"Theresa May is right to take on ACPO and reform the police"
"One of the immutable laws of British politics is that any hint at radical reform to British policing disappears without trace, entering a sort of Bermuda Triangle of public service reform, never to be seen again.
Back in 1993 Sir Patrick Sheehy recommended radical (and quite justified) restructuring to police ranks to cut costs and improve decision-making. The report was shelved. More recently, Charles Clarke’s more modest effort to reduce the number of police forces from 43 to 12, ending the ludicrous, duplicating, county constabulary system, met with a similar fate.
So current incumbent, Theresa May, deserves some credit for standing her ground this morning when she told police chiefs at the Association of Chief Police Officers conference in Manchester a few home truths about the need for them to modernise in the face of “big” budget cuts.
This followed leaked warnings from Sir Hugh Orde, President of the Association of Chief Police Officers (ACPO), that police numbers were not “sustainable” in the face of home office budget cuts.
In her speech the home secretary announced a long overdue review of police terms and conditions, saying:
“It cannot be right, for example, that police overtime has become institutionalised. We may not win popularity contests for asking these difficult questions, but it is time for them to be asked.”
She also pledged a review into procurement, asking:
“Does it really make sense to buy in police cars, uniforms and IT systems in 43 different ways?”
Of course, Ms May is approaching police reform inadvertently – from the position of a dutiful minister with responsibility for spreading the pain of public spending cuts. But necessity is the mother of invention and the net result of her direction of travel should be a leaner, more modern and accountable police service – a result progressives should applaud.
And the Tories are on the right lines with elected police commissioners too. The sheer opacity of current police force governance makes a mockery of public accountability. Unelected police authorities made up of appointed councillors and lay people – who no-one elected and who pay minimal heed to the needs and wishes of their local communities – are little more than a fig leaf to preserve the feudal powers of chief constables.
At the very least, an elected commissioner provides a rallying point for local communities to focus on if their particular local priorities are not met.
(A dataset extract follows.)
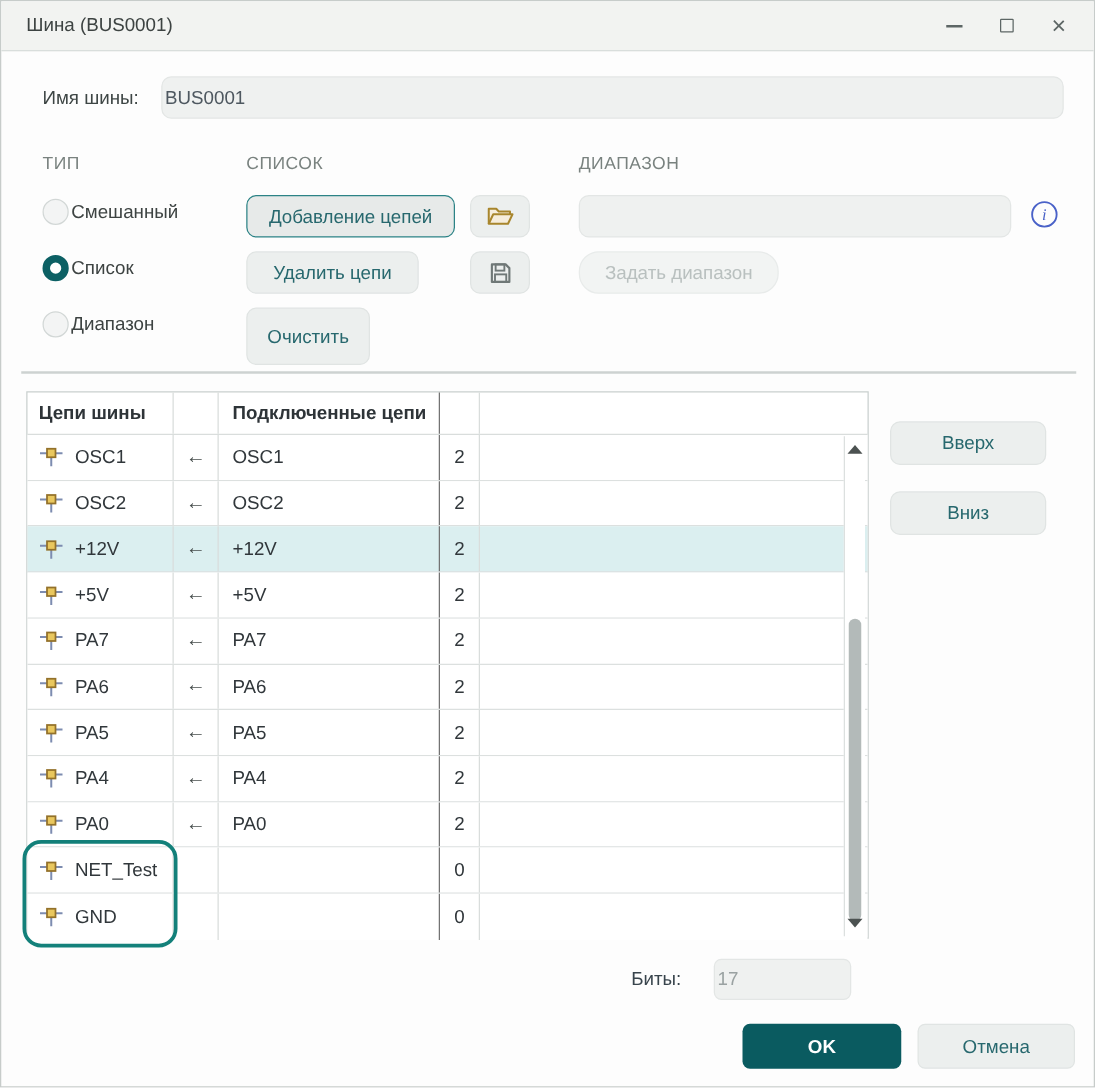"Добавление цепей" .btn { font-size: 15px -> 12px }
As the home secretary argued:
“It means a directly-elected individual at force level, setting the force budget, agreeing the local strategic plan, playing a role in wider questions of community safety and appointing – and if necessary removing – the local chief constable.”
But the police argue that stronger democratic control would skew operational matters, in a similar way to how some health professional argue targets in the NHS alter clinical priorities. But let’s be clear: policing, quite literally, is not brain surgery. The police’s job is, as the home secretary reminded them this morning, is to cut crime, “nothing more, and nothing less”.
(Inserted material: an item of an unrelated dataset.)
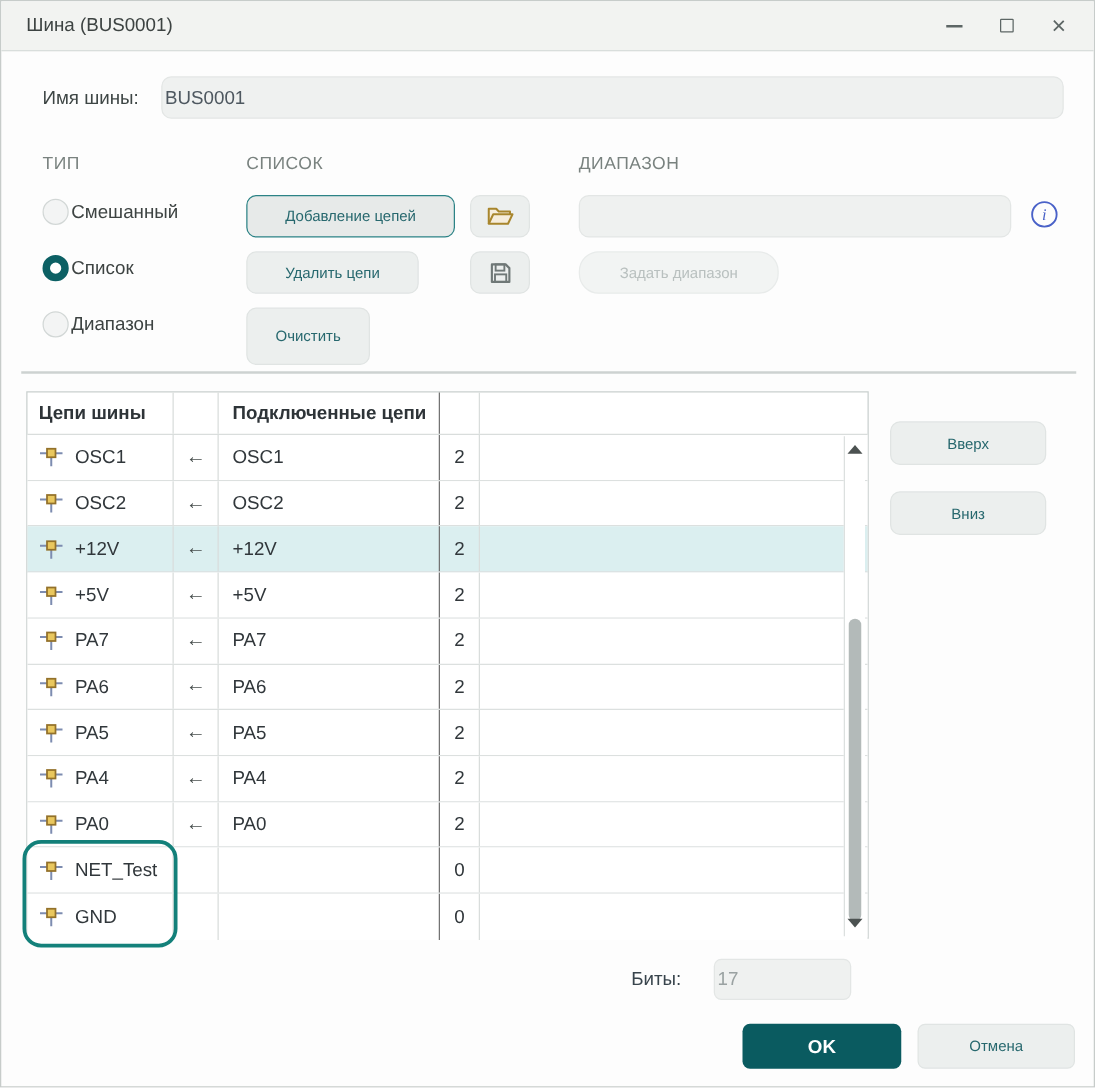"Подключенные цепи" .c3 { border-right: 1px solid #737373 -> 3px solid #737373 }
But ACPO is a formidable opponent and adept at the political black arts that force politicians into headlong retreat. And little wonder with the high opinion it has of itself. Its Statement of Purpose claims that it “leads and coordinates the direction and development of the police service in England, Wales and Northern Ireland”.
Now it’s fair enough for any professional body to want to be a collective voice for its profession, or to share best practice, but leading the “direction and development" of the police is surely a matter for Ministers and Parliament?
In fact, nowhere in its aims and objectives does it even talk about ‘best practice’. The truth is that ACPO is a producer interest group, pure and simple. And a powerful one too. It works to create a consensus for political inaction; fighting for greater autonomy for its members and vetoing any changes it doesn’t like.
So in a bid to ameliorate her hard message on budgets and reform, the home secretary foolishly caved-in on other issues, promising, for example, to scrap the 10-point policing pledge. She would have done better to stand her ground and demand ever greater customer focus from the police. They still face too few of the public guarantees now common to other public services, as the BBC’s home editor, Mark Easton, has pointed out.
But Ms May was more tactically adept in inviting ACPO to produce a “national plan for the way the service does business”. Either the police top brass comes up with its own cuts and reforms, or they have them imposed by the long arm of HM Treasury. It is perhaps ironic that it takes the threat of severe public spending cuts to kick start reforms that should have been made years ago.
And there’s a lot to do. Instead of pioneering moves to share back office services, redress the balance between police and civilian staff, increase the use of IT, or becoming more customer focused (have you ever tried emailing the police?) they are literally years behind the rest of the public sector.